Sero-prevalence of brucella abortus
antibodies in slaughtered cattle and meat by-product handlers in
Ilorin abattior, Kwara state – Nigeria
Adah BMJ1, Nafarnda WD2, Aworh MKF3
And Bello RH4
of Veterinary Microbiology, University of Abuja, Nigeria.
of Veterinary Public Health, University of Abuja, Nigeria.
Benin Outstation, Edo State, Nigeria
of Microbiology, School of Science, ATBU Bauchi, Nigeria.
Accepted 16th March, 2012
Growing concern over the increasing number of women
participation in post slaughter and meat by- product processing
in Ilorin slaughter slab necessitated this study over a three
month period in the year 2011. This was to establish the
occurrence and possible effect of Brucella abortus
infected blood on this vulnerable group. Sera obtained randomly
from blood of slaughtered cattle fortnightly were screened for
Brucella abortus antibodies using Rose Bengal Plate test
(RBPT) and Microtitre Serum Agglutination test (MSAT) in
accordance with standard methods. Out of the total of 261 cattle
screened 10 (3.8%) were positive with 6 (2.3%) cows and 4 (1.5%)
bulls. Amongst these positive cattle, white Fulani (Bunaji)

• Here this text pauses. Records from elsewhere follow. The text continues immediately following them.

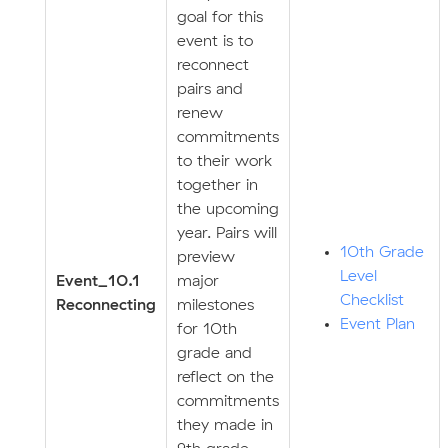
goal for this
event is to
reconnect
pairs and
renew
commitments
to their work
together in
the upcoming
year. Pairs will
10th Grade
preview
Level
Event_10.1
major
Checklist
Reconnecting
milestones
Event Plan
for 10th
grade and
reflect on the
commitments
they made in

breed showed the most infected 8(3.0%) and 2 (0.8%) in Sokoto
gudali (Bokoloji) breed. Further analysis of sera by MSAT showed
all the 3 (1.1%) positive were female white Fulani cattle.
Cattle breed and sex showed association with the disease. Oral
interview with a cross section of these women revealed that
blood collected is processed into various meals for fish, pigs,
dogs, poultry and the human delicacy popularly called “siki” as
means of revenue generation and livelihood. Attempts to collect
blood specimens from these workers for Brucella antibody
screening yielded no positive efforts. In conclusion, this
finding indicates the occurrence of Brucella abortus in
cattle and by implication the possibility of transmission to
these women and other domestic animals. Public awareness
especially amongst vulnerable group on the potential dangers as
well as creating and promoting women entrepreneurship in other
economic sectors that have minimal occupational health risk
factors is thus recommended.
sero-prevalence, Brucella abortus antibodies, slaughtered
cattle, meat by-product handlers, Ilorin kwara state.